LORAIN, Ohio (WJW) — A new spending mechanism for county veterans agencies in Ohio allows officials to respond quicker when veterans are in need.
The bipartisan Ohio Senate Bill 287, which was signed into law earlier this year and took effect in September, allows county veterans service commissions to use county-held credit cards for “temporary and necessary assistance care” for veterans. It received unanimous support in both legislative chambers when it passed in June.
The bill’s simple rule amendment helps county officials meet the need quicker, instead of having to send proposed expenses up for financial approval, said Jacob Smith, director of Lorain County’s Veterans Service Commission, who worked with county Commissioner David Moore and the bill’s sponsor state Sen. Nathan Manning of North Ridgeville, R-13th, to get it in front of the Legislature.
“Our veterans have provided invaluable service to our country, and we want to make sure they are taken care of with basic needs later in life,” Manning is quoted in a news release. “This legislation will aid Veteran Service Commissions and other county veteran service offices accomplish that goal in a timely and responsible manner.”
Similar emergency assistance is already available for county children services agencies — for things like housing needs — but “veterans didn’t have that,” said Moore.

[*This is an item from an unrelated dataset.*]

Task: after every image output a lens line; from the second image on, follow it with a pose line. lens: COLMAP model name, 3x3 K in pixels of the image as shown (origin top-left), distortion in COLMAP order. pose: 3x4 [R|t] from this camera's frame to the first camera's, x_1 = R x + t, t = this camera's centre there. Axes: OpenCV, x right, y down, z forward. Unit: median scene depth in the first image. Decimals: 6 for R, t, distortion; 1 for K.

“Sometimes they have people who are working but they’re just living in their vans. They don’t make enough to get ahead of the game,” Moore said.
Smith gave one hypothetical use: a veteran who’s set to start a new job the next day, but needs a uniform or a specific pair of work boots that the veteran can’t immediately afford. Credit charges could also be put toward things like job or skills training, or emergency housing.

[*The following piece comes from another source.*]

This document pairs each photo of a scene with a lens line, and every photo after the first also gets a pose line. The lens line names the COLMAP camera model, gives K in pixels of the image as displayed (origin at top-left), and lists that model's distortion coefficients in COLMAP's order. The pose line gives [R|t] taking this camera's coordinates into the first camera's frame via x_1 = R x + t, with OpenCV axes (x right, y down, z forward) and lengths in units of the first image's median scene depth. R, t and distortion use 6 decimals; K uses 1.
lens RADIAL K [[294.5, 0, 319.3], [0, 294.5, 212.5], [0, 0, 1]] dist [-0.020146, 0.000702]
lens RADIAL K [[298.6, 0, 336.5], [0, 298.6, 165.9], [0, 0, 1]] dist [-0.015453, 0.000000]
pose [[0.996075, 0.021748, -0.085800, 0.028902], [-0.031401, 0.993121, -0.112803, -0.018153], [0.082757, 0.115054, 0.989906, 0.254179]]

Smith, who testified in favor of the bill before a Senate committee in March, told lawmakers the Lorain commission recently had to rely on donations from an outside nonprofit to put one homeless veteran up in a hotel.
The man worked full-time on the second shift at a county business. His wife had just recently died from a long-term illness. His home was foreclosed upon soon after, and the man was unable to live with relatives. He found an apartment, but it wouldn’t become available for another month, Smith testified.

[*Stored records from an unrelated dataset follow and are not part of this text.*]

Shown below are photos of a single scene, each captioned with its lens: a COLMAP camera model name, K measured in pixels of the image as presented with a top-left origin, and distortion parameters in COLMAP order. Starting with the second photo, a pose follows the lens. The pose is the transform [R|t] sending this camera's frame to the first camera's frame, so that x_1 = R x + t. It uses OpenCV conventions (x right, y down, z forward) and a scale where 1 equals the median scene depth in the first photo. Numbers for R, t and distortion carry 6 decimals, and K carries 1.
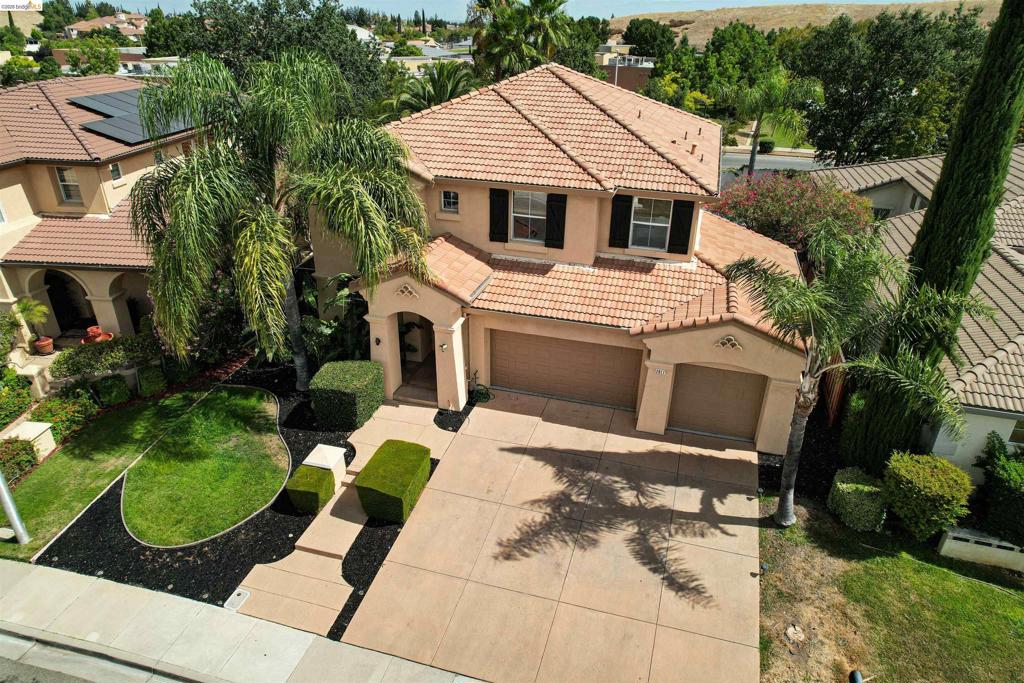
lens RADIAL K [[651.7, 0, 514.8], [0, 651.7, 350.8], [0, 0, 1]] dist [-0.087162, 0.074919]
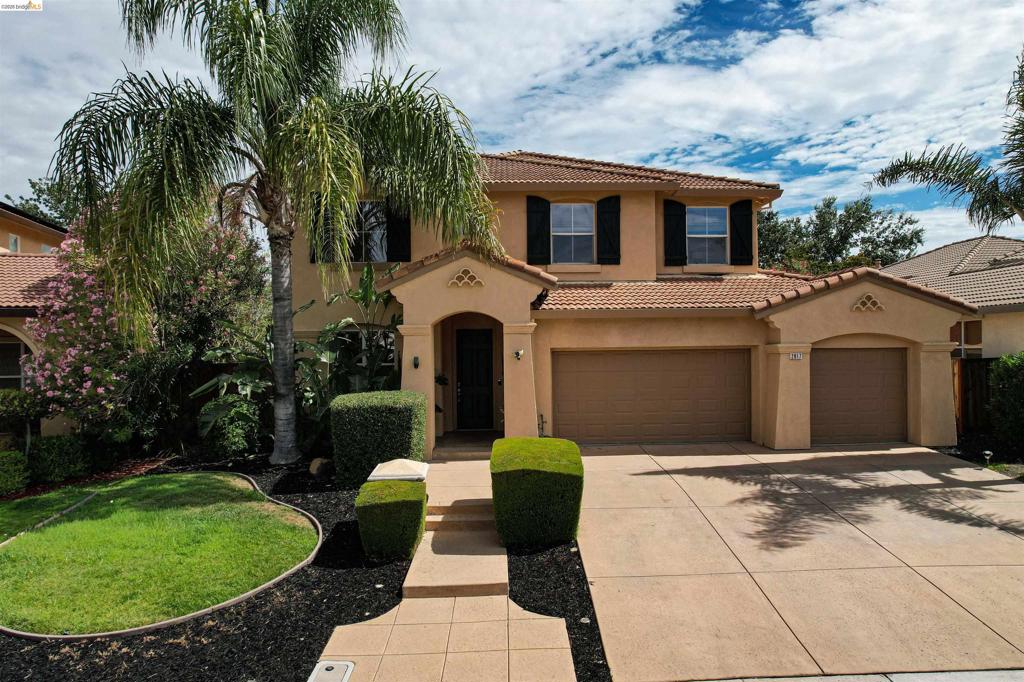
lens RADIAL K [[682.0, 0, 515.5], [0, 682.0, 344.9], [0, 0, 1]] dist [-0.091953, 0.081401]
pose [[0.953672, -0.025350, 0.299779, -0.376260], [0.158963, 0.888446, -0.430575, 0.342452], [-0.255422, 0.458281, 0.851315, 0.398155]]
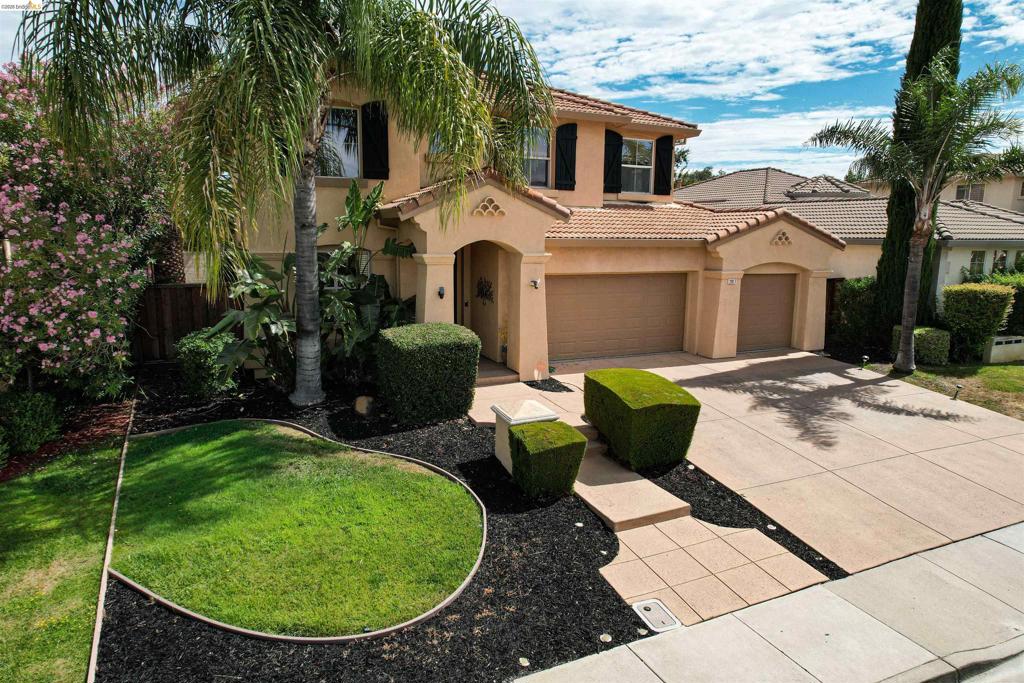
lens RADIAL K [[651.7, 0, 514.8], [0, 651.7, 350.8], [0, 0, 1]] dist [-0.087162, 0.074919]
pose [[0.764010, -0.122296, 0.633509, -0.682515], [0.294024, 0.939987, -0.173131, 0.212483], [-0.574316, 0.318541, 0.754117, 0.526067]]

“After working an eight-hour shift, the veteran, now homeless, was forced to pack his belongings into his car at approximately 12:00 midnight. Overnight temperatures were around 30 degrees. He spent the night in his employer’s parking lot with the engine running periodically to stay warm,” he testified.
“We found this to be unacceptable.”
County-held cards’ credit limits are set by commissioners — typically somewhere between $2,500 and $5,000, Moore said. The new expenses will still be reimbursed through veterans assistance funding already allocated to veterans service commissions through inside millage. In Lorain County, that was about $4.4 million in 2022, Smith said.
But much of that funding is left on the table each year and returned to the county’s general fund, Smith said. On average, about $1.5 million unspent from the commission’s $4.4 million in tax revenue and $3.8 million operating budget has been returned each year between 2012 and 2021 — so the rule change also improves efficiency, he said.
“If they’re not spending it, that means we’re not taking care of our veterans,” Moore said. “Veterans always feel that someone else needs that money more than they do. Jacob has a very difficult job identifying the ones in need.
“They feel like they don’t need it; everyone else should take it. They don’t really access the benefits they deserve to get.”
The Lorain County Honor Fund
Lorain County commissioners at an Oct. 19 meeting also approved a $300,000 evergreen fund to support veterans organizations and pay for upkeep at veterans parks and memorials and veterans burials, for which county commissioners boards are responsible under state statute.
Commissioner Matt Lundy said the county has received “a flurry of requests” for assistance with local memorials.
“This will help tremendously with that,” he said on Oct. 19.
Like the new emergency credit charges, the new fund draws from the veterans service commissions’ unspent funding each year. Funds left over each year would be set aside for the Honor Fund, replenishing it to a maximum of $300,000.
“We’re not creating a new revenue stream. We’re not creating new taxes,” Moore said on Oct. 19. “This is a tax [the commission] already receives. … [Smith] can’t spend all that he gets.”
Smith said 10% of that funding would go toward workforce development efforts for veterans. Smith, who’s worked with veterans for more than a decade, said military spouses who don’t usually get service benefits for education are sometimes in need of job or skills training.
“We certainly encourage every opportunity to hire a veteran,” Lundy said. “They show up, they’re dependable, they get things done — just like they did when they got their marching orders in the service.”